**DATASET ENTRIES**
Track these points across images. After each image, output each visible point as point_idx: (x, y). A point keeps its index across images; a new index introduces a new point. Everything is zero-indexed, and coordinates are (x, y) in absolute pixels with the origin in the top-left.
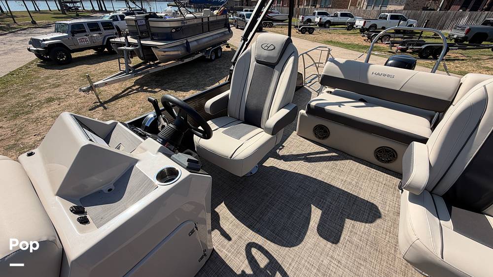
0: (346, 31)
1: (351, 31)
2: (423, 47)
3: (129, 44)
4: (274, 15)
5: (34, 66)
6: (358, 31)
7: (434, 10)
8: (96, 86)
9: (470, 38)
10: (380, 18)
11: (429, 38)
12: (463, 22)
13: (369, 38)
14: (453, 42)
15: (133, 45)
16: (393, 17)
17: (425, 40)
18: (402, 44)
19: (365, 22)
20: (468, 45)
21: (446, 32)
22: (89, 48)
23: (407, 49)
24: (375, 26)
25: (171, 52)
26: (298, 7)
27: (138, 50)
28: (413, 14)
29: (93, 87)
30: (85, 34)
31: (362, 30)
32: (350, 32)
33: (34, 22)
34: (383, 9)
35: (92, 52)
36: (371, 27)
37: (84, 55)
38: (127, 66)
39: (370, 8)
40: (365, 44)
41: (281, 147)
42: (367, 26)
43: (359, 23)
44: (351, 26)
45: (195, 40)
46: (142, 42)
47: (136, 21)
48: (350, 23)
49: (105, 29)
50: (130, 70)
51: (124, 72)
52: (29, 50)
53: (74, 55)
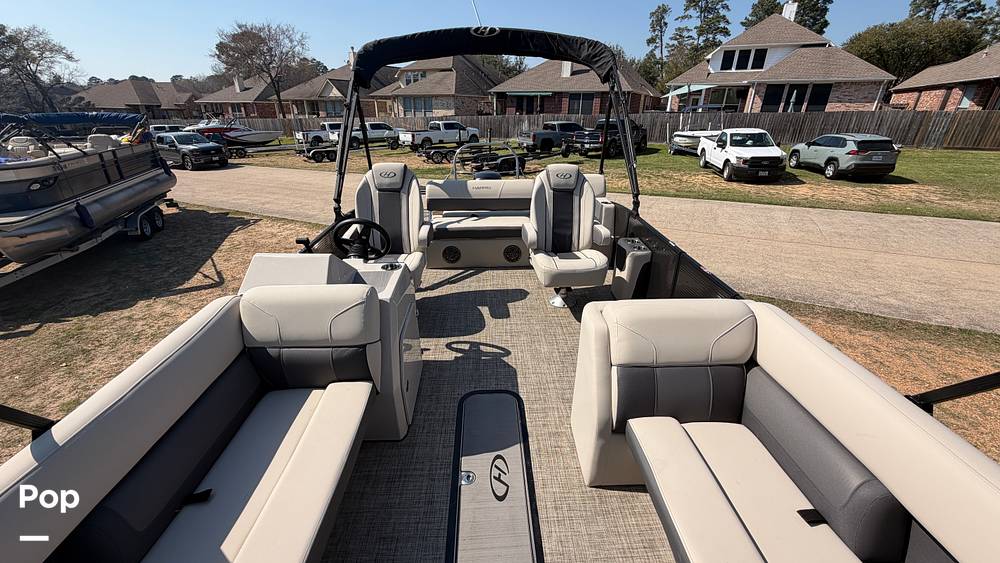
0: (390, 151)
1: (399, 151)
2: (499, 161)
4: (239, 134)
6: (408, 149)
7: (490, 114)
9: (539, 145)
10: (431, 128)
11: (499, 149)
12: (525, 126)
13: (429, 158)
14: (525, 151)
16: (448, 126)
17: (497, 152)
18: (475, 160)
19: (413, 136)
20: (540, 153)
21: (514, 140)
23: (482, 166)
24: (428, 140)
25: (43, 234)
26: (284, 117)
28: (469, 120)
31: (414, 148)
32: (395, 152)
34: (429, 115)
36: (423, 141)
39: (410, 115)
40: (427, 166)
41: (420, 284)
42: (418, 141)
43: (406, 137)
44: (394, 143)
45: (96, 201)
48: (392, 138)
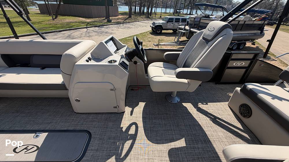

**AIM OF THE TASK**
Turn the lines above, starting at the first line and ending at the line that contains "29: (93, 87)", into a numbered list with blank lines left out. Leave the pictures out of your answer.

**FINISHED TASK**
1. Track these points across images. After each image, output each visible point as point_idx: (x, y). A point keeps its index across images; a new index introduces a new point. Everything is zero-indexed, and coordinates are (x, y) in absolute pixels with the origin in the top-left.
2. 0: (346, 31)
3. 1: (351, 31)
4. 2: (423, 47)
5. 3: (129, 44)
6. 4: (274, 15)
7. 5: (34, 66)
8. 6: (358, 31)
9. 7: (434, 10)
10. 8: (96, 86)
11. 9: (470, 38)
12. 10: (380, 18)
13. 11: (429, 38)
14. 12: (463, 22)
15. 13: (369, 38)
16. 14: (453, 42)
17. 15: (133, 45)
18. 16: (393, 17)
19. 17: (425, 40)
20. 18: (402, 44)
21. 19: (365, 22)
22. 20: (468, 45)
23. 21: (446, 32)
24. 22: (89, 48)
25. 23: (407, 49)
26. 24: (375, 26)
27. 25: (171, 52)
28. 26: (298, 7)
29. 27: (138, 50)
30. 28: (413, 14)
31. 29: (93, 87)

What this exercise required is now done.